Before you look at these pictures and freak out, they’re dog treats. Definitely not for you to eat…although you could if you were really desperate. Or just plain weird.

DIY Himalayan Chews

I’m not judging.

So, have you ever seen or heard of Himalayan chews?

They’re made from yaks milk somewhere in Nepal. The chews are super hard and they last longer than traditional chews. The only downside is the price. I buy them here and there, but buying 4 in the appropriate sizes for my dogs costs about $60. Himalayan chews are basically a firm cheese that is sliced and then smoked until dry. So I figured it couldn’t be that hard to replicate, well, if you forget the whole yak in the mountains of Nepal part.

Himalayan Chews

My dogs loved these chews and I intend to make them again very soon. Because I have 3 large dogs, I think I’ll make a double batch in the future and try to get bigger/thicker slices for them. The chews worked really well for my small dog, but they didn’t last very long with the big guys. So, if you have small dogs that are 25 pounds or less, these will work well. If you have big dogs I suggest doubling the recipe and cutting thick chunks that are long enough for them to chew on.

Remember, these are meant to be chewed and not swallowed whole. If you have a dog that tends to inhale things without chewing, I don’t suggest these or any hard chew.

Chiirpi Cheese

Here is my cheese after being hung and then weighed down in the fridge overnight.


DIY Himalayan Chews

  • 1 Gallon skim milk
  • 3 tsp. Liquid smoke
  • 9 Tbsp. Lemon juice
  • Cheese cloth


  1. Line a colander with cheesecloth and set aside.
  2. Bring milk to a rolling boil over medium heat, stirring often. Be careful not to scald the milk.
  3. Once boiling, add lemon juice and liquid smoke. As you stir you should start to see the milk curdling.
  4. Pour milk mixture into colander lined with cheesecloth. The liquid will drain away and you will be left with a pile of cheese curds. Drain well. Pull up the sides of the cheesecloth and squeeze the ball of cheese. Tie the cheesecloth tightly and hang the cheese. I was able to hang my cheese from my kitchen faucet, but in the past I have set a long wooden spoon over a deep pot and tied the ball of cheese to the spoon and set it over the middle of the pot. Allow the cheese to hang for 1-2 hours.
  5. Pull your cheese down, but leave it in it’s cheesecloth cocoon. Place your cheese on a plate and weigh it down with something heavy. I filled a gallon jug with water and set it on top of the cheese. Leave overnight in the refrigerator.
  6. Pull cheesecloth off of cheese. Slice the cheese into thick slices and place in a dehydrator. Dehydrate until completely dry. Mine took about 24 hours to dry out.
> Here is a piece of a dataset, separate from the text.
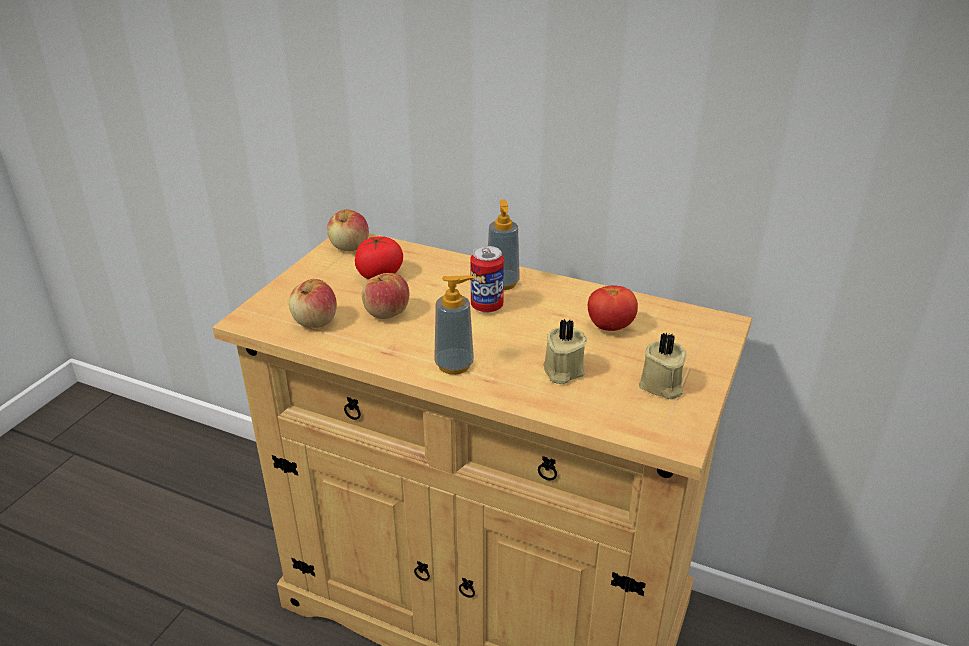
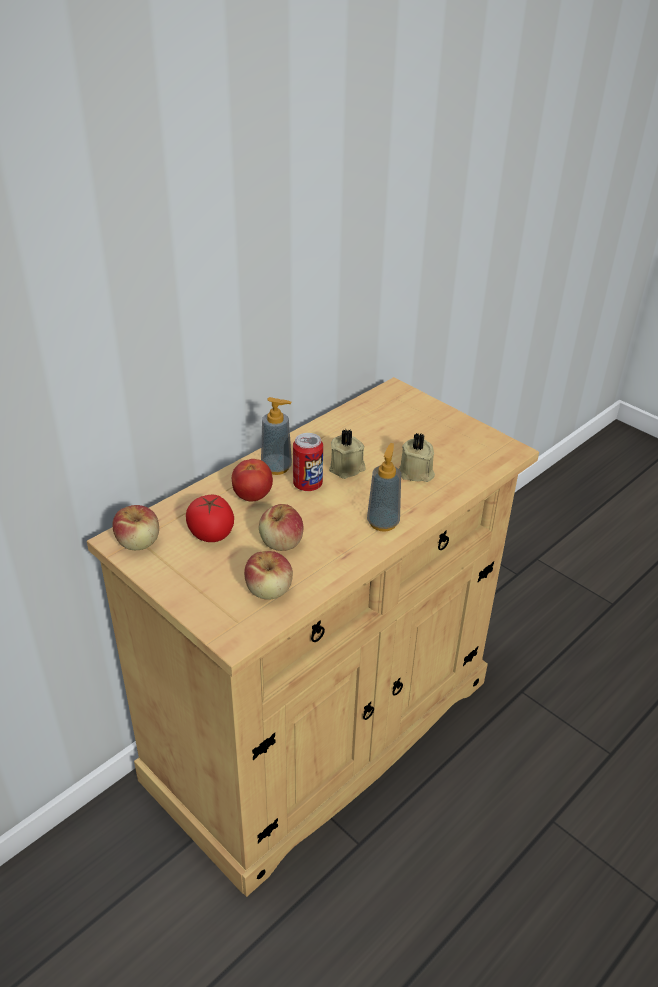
camera: 70 degrees left, 5 degrees up
tomato [588,285,638,331] -> tomato moved to [232,459,273,501]
beige candle [639,332,687,399] -> beige candle moved to [329,429,366,479]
12 thoughts on “DIY Himalayan Chews

    1. I actually have two dehydrators, but the one that I used for this recipe was just the junky old one. Plug in and it turns on, it doesn’t have any kind of fancy operating system like my other one. I would go for a medium setting if you have the option and check them after about 6 hours, if they’re still really soft, crank it up.

  1. Any way to do this without a dehydrator? When I make jerky, I use the oven on the lowest setting, but not sure how that would fly with this.
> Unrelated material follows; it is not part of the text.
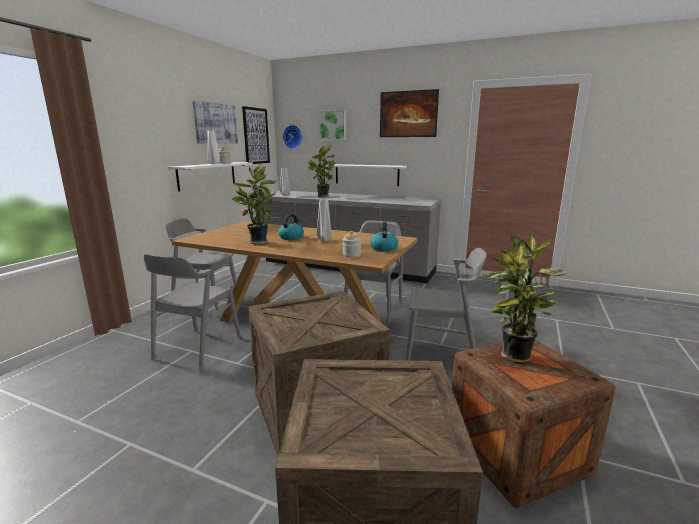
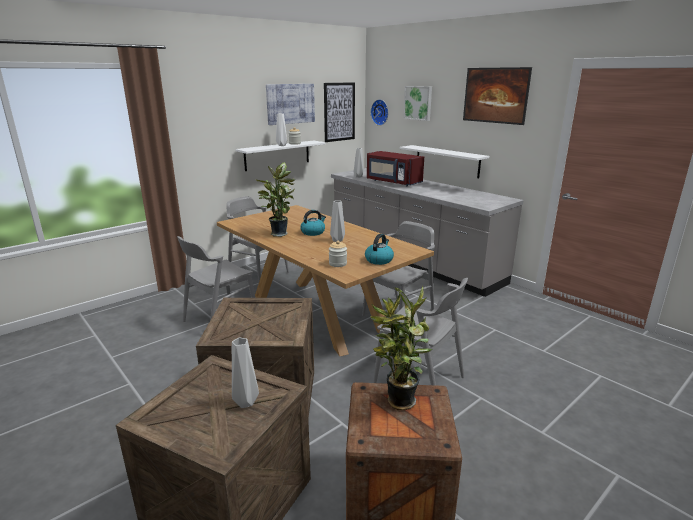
camera: 25 degrees right, 5 degrees up
potted plant [308,145,336,197] -> red microwave [367,151,424,186]
none -> grey vase [232,338,259,408]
    1. I’m not sure honestly, I’ve never tried this in the oven. These are pretty firm, but they’re still a little wet. You could try using the oven on the lowest setting, check them often. If they aren’t drying out, turn the oven up a little. I wish I could offer more help.

      1. If you do it in the oven, make sure you keep the door open w/ a wad of paper towels.. It lets the moisture escape..

    1. Hi Kelsey, after you have added the lemon juice you should boil it while stirring just long enough to curdle the milk. It really doesn’t take more than a few minutes.

  2. Why skim milk? Isn’t Yaks milk much fattier, or does that come in skim, too? (Joking) What would happen with whole milk, I wonder?

    1. Hmmm I don’t know, I’ve never tried this recipe with anything other than skim. It would be worth a shot though, yaks milk has larger fat globules than dairy cows, so using something with a higher fat content might work well.